Stochastic depth affects training but not inference.

During training:

- different residual paths are sampled,
- effective depth varies across steps,
- gradients flow through random subsets of blocks,
- the model is regularized by architectural noise.

During inference:

- all residual branches are active,
- predictions are deterministic unless other stochastic methods are used,
- there is no extra inference cost.

This makes stochastic depth attractive for deployment. It improves training regularization without slowing the final model.

### Failure Modes

Stochastic depth can fail when used too aggressively or in the wrong architecture.

Common problems include:

| Problem | Cause |
|---|---|
| Underfitting | Drop probability too high |
| Unstable training | Too much architectural noise |
| Shape errors | Dropped branch changes tensor shape incorrectly |
| Weak regularization | Drop probability too low |
| Poor early learning | Early layers dropped too often |

Early layers should usually have low drop probabilities. They learn basic features used by later blocks.

### Practical Guidelines

Use stochastic depth mainly in residual architectures. It is most natural when the model has explicit skip connections.

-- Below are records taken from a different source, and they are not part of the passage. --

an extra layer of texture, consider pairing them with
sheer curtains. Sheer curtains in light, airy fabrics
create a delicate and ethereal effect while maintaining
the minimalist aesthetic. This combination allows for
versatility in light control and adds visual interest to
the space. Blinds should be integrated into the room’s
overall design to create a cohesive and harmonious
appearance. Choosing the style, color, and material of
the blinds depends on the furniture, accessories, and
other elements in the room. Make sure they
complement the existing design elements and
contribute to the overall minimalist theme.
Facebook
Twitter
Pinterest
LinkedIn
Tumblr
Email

Start with a small maximum drop probability such as 0.1. Increase it for deeper models or smaller datasets if validation performance improves.

Use a depth-dependent schedule so later blocks are dropped more often than earlier blocks.

Keep stochastic depth active only during training. Always use `model.eval()` during validation and inference.

Combine it carefully with other regularizers. Excessive regularization can reduce both training and validation performance.

### Summary

Stochastic depth randomly removes residual branches during training. It trains an ensemble of shallower subnetworks inside one deep residual model.

It differs from dropout by operating at the block level rather than the activation level. This makes it especially useful for ResNets, ConvNeXt models, vision transformers, and other residual architectures.

At inference time, all blocks are used. The method adds no inference cost while often improving generalization in deep networks.